The New York City Opera once held the role of rambunctious younger sibling to the Metropolitan Opera, producing lower-cost, contemporary shows from modern composers. When Fiorello La Guardia established it 70 years ago, he dubbed it “the people’s opera,” and for decades it brought that populist verve to Lincoln Center. But in 2011, it moved out of its longtime home. This year’s opening performance of Anna Nicole, by librettist Richard Thomas and composer Mark-Anthony Turnage turned out to be a “big bust,” according to New York’s Justin Davidson. Then, in September, City Opera announced that it needed $7 million by the end of the month in order to avoid filing for bankruptcy. It did not get it. So on Tuesday, the company announced via e-mail it was shutting down.
“New York City Opera did not achieve the goal of its emergency appeal, and the board and management will begin the necessary financial and operational steps to wind down the company, including initiating the Chapter 11 process,” general manager George Steel wrote in an email to subscribers, according to the New York Times. The company, which tried to raise money through Kickstarter, only managed to gain about $2 million of its $7 million goal. The $1 million Kickstarter campaign reached $300,000.
As of this writing, City Opera’s website makes no mention of the shutdown. Promotions for tickets and educational programs in the 2013-2014 season still grace the front page, the blog has interviews with singers, and the press releases archived online announce casting and performances, not fund-raising needs.

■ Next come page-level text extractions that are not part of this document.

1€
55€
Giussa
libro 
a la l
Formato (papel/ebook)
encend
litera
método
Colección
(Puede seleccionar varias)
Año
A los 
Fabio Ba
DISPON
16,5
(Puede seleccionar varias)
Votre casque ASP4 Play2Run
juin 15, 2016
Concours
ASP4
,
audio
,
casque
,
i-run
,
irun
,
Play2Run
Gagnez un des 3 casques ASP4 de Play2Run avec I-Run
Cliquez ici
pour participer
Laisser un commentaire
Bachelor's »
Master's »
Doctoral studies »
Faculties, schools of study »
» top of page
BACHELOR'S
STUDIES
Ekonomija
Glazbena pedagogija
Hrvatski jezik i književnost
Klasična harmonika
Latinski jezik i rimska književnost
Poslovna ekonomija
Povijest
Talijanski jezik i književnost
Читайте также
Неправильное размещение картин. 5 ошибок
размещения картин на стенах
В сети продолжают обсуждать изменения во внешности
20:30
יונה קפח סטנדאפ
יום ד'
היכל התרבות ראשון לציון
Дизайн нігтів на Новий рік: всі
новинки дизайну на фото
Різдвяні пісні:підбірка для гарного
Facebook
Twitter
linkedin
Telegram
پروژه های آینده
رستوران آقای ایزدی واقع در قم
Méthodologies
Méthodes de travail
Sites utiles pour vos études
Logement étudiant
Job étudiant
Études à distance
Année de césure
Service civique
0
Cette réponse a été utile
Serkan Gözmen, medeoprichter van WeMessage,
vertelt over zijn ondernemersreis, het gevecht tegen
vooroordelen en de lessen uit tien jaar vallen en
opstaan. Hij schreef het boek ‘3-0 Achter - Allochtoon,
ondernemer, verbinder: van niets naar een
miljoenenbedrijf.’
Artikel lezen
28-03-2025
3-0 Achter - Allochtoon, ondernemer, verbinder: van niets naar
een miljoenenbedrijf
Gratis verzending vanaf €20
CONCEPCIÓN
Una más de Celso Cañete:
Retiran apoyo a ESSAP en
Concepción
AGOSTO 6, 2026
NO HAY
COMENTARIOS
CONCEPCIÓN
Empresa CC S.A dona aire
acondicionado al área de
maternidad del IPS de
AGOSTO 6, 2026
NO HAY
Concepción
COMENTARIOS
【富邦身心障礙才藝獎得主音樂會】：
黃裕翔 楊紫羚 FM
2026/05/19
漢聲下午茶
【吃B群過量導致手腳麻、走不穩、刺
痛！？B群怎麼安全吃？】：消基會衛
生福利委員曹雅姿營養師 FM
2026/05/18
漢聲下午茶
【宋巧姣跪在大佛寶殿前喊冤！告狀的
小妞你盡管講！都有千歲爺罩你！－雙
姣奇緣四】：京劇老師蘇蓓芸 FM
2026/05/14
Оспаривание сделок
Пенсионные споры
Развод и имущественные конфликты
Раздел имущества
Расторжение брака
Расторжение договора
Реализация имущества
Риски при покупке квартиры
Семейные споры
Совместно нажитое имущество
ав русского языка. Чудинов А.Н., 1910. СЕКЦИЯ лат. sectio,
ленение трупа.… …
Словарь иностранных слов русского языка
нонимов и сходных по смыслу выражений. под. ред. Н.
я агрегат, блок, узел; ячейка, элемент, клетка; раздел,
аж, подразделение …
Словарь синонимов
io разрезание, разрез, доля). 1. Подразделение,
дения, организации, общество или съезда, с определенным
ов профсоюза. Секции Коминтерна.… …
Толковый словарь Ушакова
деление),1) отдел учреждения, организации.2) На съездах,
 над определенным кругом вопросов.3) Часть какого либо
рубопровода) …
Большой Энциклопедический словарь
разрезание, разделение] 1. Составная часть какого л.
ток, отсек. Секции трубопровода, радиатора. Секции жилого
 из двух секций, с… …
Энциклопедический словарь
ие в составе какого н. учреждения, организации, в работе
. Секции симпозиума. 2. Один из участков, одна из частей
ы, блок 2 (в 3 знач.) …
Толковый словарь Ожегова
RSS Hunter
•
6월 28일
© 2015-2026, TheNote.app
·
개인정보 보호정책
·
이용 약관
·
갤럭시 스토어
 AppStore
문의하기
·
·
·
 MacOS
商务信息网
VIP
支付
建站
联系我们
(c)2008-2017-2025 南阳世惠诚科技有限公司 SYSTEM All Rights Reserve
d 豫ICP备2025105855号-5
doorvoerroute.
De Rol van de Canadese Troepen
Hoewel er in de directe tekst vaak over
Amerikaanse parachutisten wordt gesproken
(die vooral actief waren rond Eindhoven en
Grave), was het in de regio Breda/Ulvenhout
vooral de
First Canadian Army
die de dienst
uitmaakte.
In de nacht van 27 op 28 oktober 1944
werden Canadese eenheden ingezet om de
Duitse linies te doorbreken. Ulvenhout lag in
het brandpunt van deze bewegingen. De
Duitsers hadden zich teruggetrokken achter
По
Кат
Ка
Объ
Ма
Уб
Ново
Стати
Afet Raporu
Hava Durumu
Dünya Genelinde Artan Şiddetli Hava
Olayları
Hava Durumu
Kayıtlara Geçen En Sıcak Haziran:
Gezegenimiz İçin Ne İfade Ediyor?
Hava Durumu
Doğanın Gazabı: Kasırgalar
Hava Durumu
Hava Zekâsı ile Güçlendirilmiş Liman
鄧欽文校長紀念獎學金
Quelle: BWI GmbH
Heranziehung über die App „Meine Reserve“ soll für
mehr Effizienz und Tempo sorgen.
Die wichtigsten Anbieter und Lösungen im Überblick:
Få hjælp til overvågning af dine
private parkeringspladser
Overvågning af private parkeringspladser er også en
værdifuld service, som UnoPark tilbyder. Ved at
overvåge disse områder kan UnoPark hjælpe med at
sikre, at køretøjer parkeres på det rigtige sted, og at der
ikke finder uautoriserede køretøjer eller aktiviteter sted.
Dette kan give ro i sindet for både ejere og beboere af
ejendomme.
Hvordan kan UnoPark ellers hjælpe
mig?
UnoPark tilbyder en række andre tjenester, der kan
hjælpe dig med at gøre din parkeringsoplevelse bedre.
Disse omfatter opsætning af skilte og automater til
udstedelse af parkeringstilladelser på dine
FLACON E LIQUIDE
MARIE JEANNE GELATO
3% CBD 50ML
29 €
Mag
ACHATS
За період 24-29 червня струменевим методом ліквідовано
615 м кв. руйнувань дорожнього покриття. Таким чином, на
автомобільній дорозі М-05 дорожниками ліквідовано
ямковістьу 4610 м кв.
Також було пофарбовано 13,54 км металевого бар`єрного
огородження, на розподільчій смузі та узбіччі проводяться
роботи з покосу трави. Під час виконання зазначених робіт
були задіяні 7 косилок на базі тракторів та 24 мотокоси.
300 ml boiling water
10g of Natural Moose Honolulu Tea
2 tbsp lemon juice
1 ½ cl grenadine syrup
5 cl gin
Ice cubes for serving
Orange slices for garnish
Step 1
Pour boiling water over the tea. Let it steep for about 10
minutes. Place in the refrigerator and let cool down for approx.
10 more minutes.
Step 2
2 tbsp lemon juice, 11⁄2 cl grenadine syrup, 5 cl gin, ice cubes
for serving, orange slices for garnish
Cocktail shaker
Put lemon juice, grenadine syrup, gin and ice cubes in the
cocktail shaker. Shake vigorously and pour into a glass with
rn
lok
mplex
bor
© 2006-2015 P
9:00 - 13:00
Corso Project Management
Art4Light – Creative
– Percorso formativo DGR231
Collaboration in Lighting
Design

But elsewhere, the finger-pointing has begun over the company’s recent decisions to go dark during the 2008-09 season, to hire Belgian director Gerard Mortier, who backed out, and to leave Lincoln Center in the first place. “City Opera’s demise is the fault of people with a lot of money but no common sense, from Susan Baker’s absurd flirtation with Gerard Mortier to (board chairman) Charles Wall’s foolish support of George Steel when the singers and orchestra unanimously had no confidence in Steel’s artistic vision,” Alan Gordon, national executive director for the American Guild of Musical Artists, told the Associated Press.
The company has already sold off most of its costumes and sets, its endowment has shrunk to about $5 million in June 2012 from $48 million in 2008. So there really are no more reserves to draw on. Sadly, City Opera appears to have taken its final curtain call. For Anna Nicole.